Según la legislación europea sobre etiquetado (Reglamentos 1169/2011 y 1924/2006), las setas tienen un "alto contenido" en la mayoría de las vitaminas y minerales citados, pues se hallan en concentraciones superiores al 15 % de la ingesta diaria recomendada (IDR), así como de proteínas.
Qué cualidades se pierden al cocinar
Un aspecto importante a la hora de valorar la calidad nutricional de un alimento es conocer el efecto del cocinado en sus componentes. En este sentido, hay pocos estudios específicos de las setas, pero podemos ayudarnos de los que hay sobre otros alimentos. El cocinado de los alimentos reduce, en general, su valor nutritivo en mayor o menor medida.
El calor y el contacto con el aire suponen una reducción de nutrientes de los alimentos por destrucción de los mismos (calor) o por oxidación (aire). Por eso, el cocinado a la plancha es el que produce menores perdidas ya que los nutrientes son sometidos a la acción del calor durante poco tiempo.
Las vitaminas más sensibles al calor son la vitamina C, la tiamina y los folatos, que no están en cantidades relevantes en las setas. Sin embargo, la niacina, la riboflavina, la cobalamina, presentes en los hongos, son bastante estables (Belitz y Grosch, 1985).
Por otro lado, la cocción de los alimentos en un líquido supone una pérdida de diversos nutrientes hidrosolubles (como las vitaminas C y del grupo B) y minerales (como el potasio o el cobre), que pasan en gran medida al agua de cocción (afortunadamente, este tipo de cocinado apenas se utiliza en el cocinado de setas).
En el caso de las frituras, se produce una ganancia de grasas procedentes del aceite empleado (de ahí la necesidad de emplear aceites de buena calidad como el aceite de oliva).
Respecto a tratamientos de conservación muy comunes en ciertas variedades de setas, la congelación supone muy pocas pérdidas de las vitaminas presentes y la desecación aumenta el valor nutritivo de la seta por concentración de los nutrientes.

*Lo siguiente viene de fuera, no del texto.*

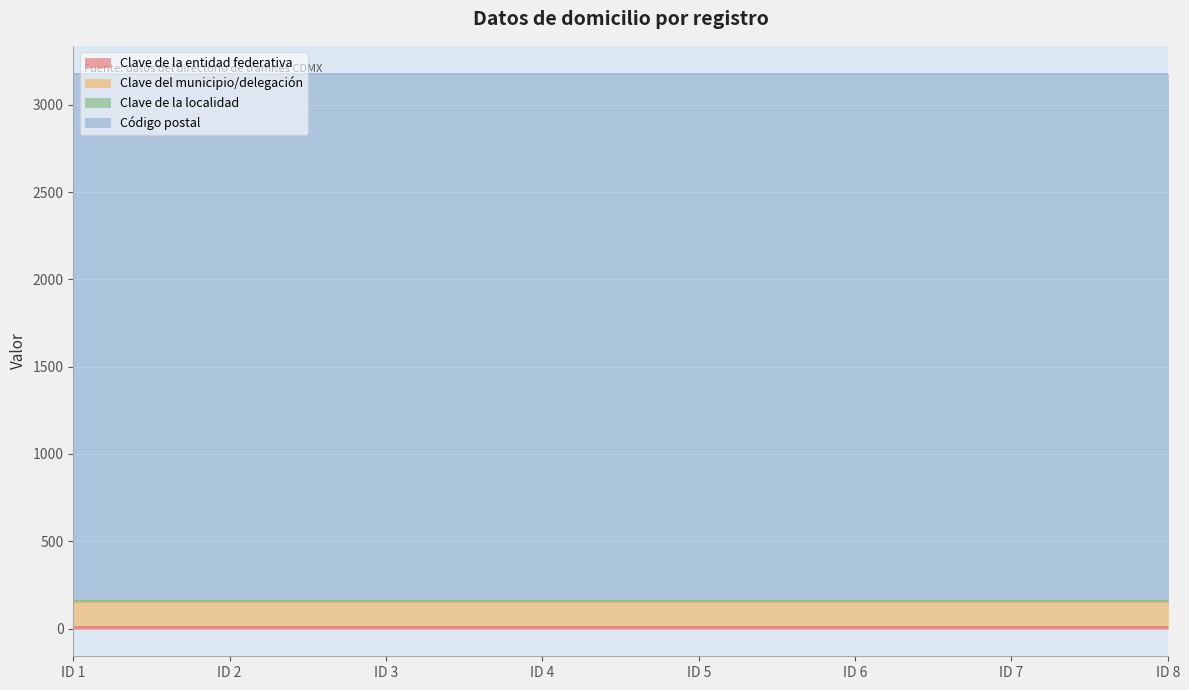

True or false: Clave de la localidad has a value of 9 at ID 4.

True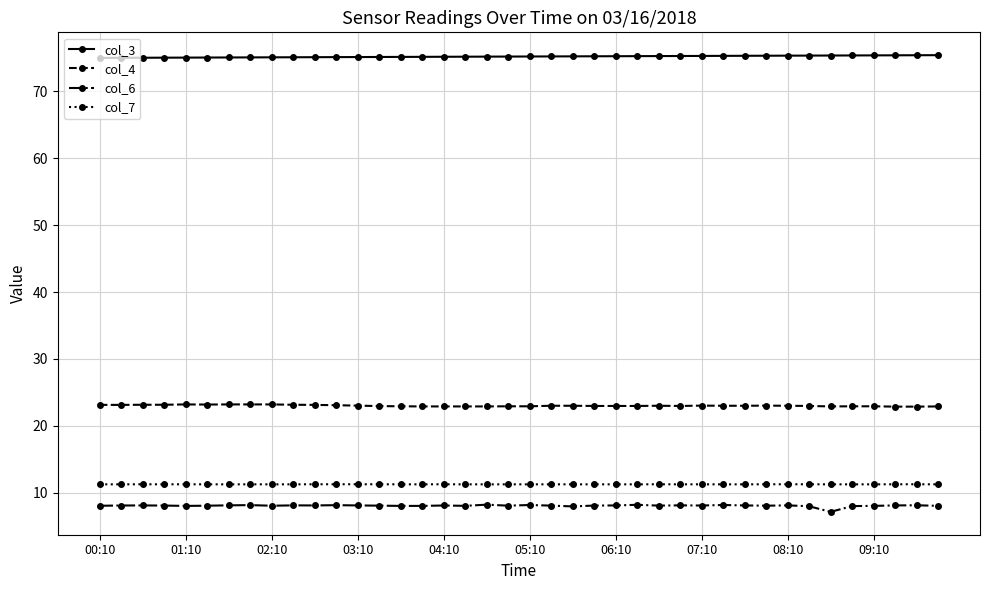

Rank the series by their maximum value, from lowest to highest.

col_6, col_7, col_4, col_3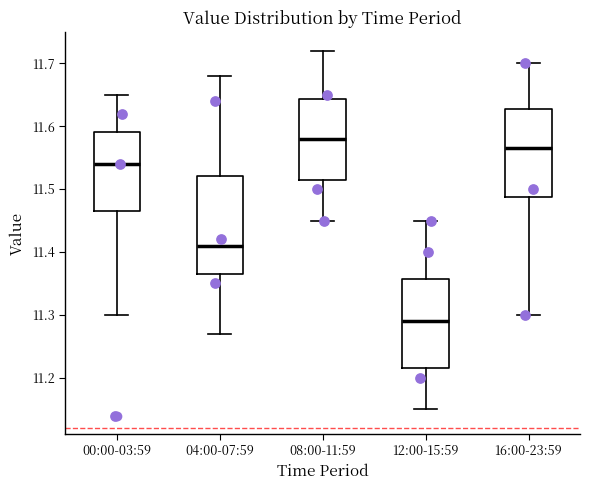

Where is the upper edge of the box for 16:00-23:59 on the y-axis? The values are not printed on the chart, so give them approximately, as read against the axis.

11.63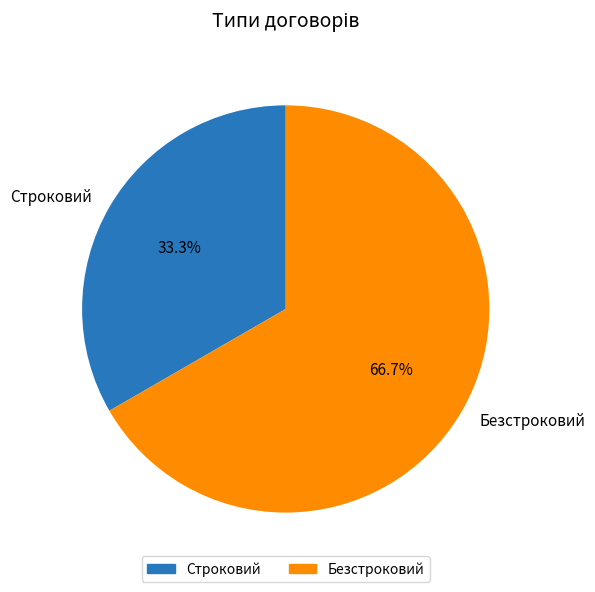

True or false: Безстроковий accounts for 80% of the total.

False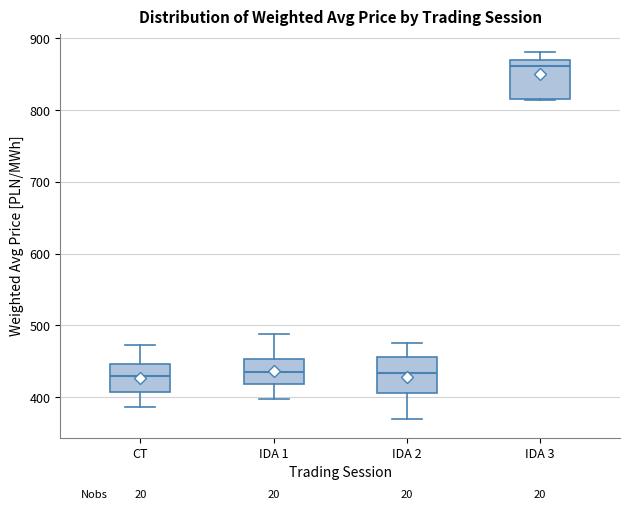

Reading left to right, read every box against the y-axis: the position of its median line, the range the box covers, and the ends of its whiskers. The values are not printed on the chart, so give them approximately, as read against the axis.

CT: median 430, box 410 to 450, whiskers 390 to 470
IDA 1: median 440, box 420 to 450, whiskers 400 to 490
IDA 2: median 430, box 410 to 460, whiskers 370 to 480
IDA 3: median 860, box 820 to 870, whiskers 810 to 880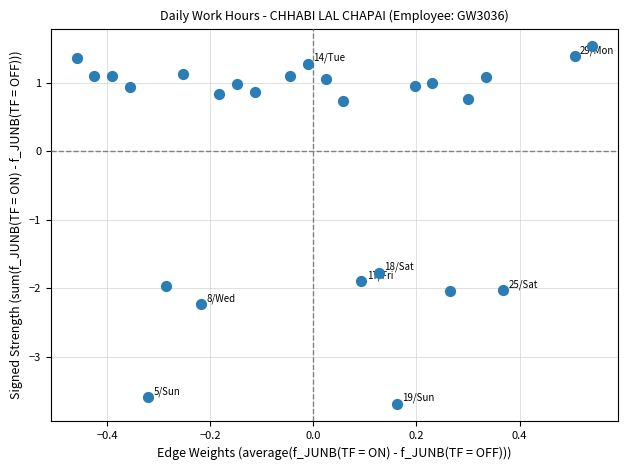

What Y value in the scatter plot is closest to -1?

-1.8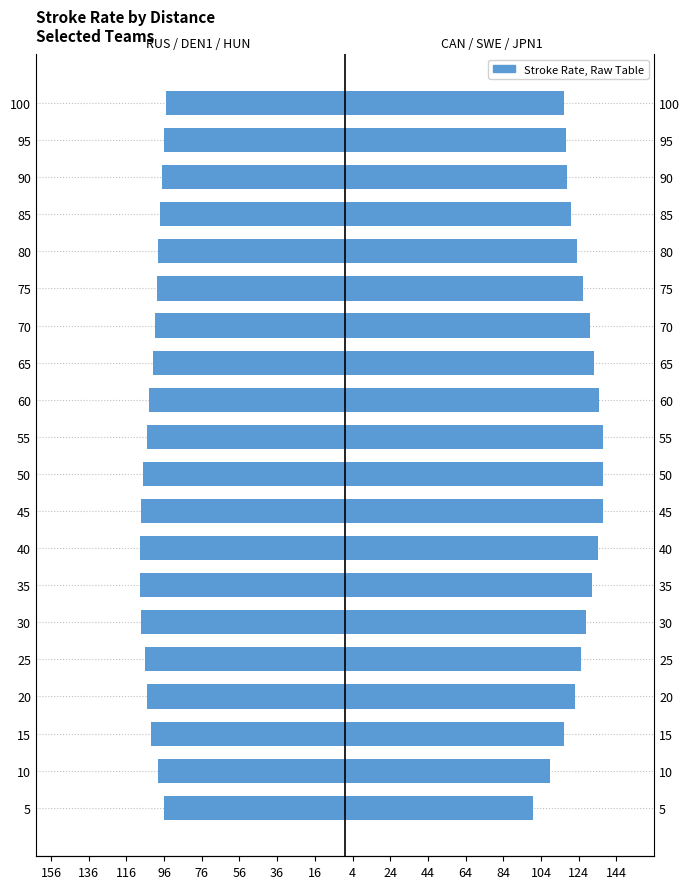

At how many categories does at least one series exceed 21?

20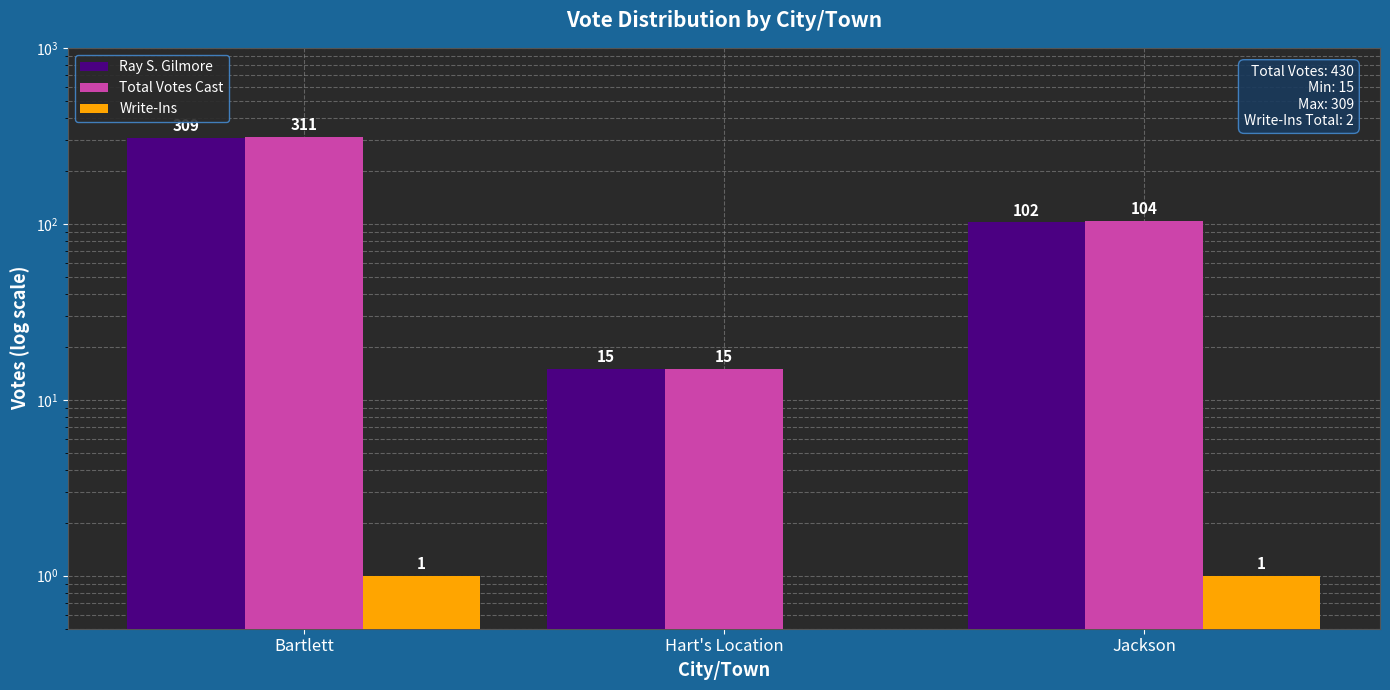

How many bars are there in each group?

3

La composición química de las setas y, por ello, su valor nutritivo, varía con la especie, el grado de madurez y la parte de la seta analizada. Recordemos que en España se pueden comercializar 94 especies según la normativa actual (Real Decreto 30/2009).
Por eso, es necesario comprobar el contenido en nutrientes de la especie que corresponda en cada caso. Aún así, las setas se pueden recomendar como parte de una dieta saludable en función de los datos mencionados. La porción recomendada es menos de 100 gramos al día y es importante variar la especie consumida. Con todo lo dicho, disfrutemos de estas maravillas que la naturaleza nos ofrece (siempre con las debidas precauciones).
* Teresa María López Díaz es profesora de Universidad y Doctora en Veterinaria en la Facultad de Veterinaria en la Universidad de León.
** Este artículo fue publicado originalmente en The Conversation.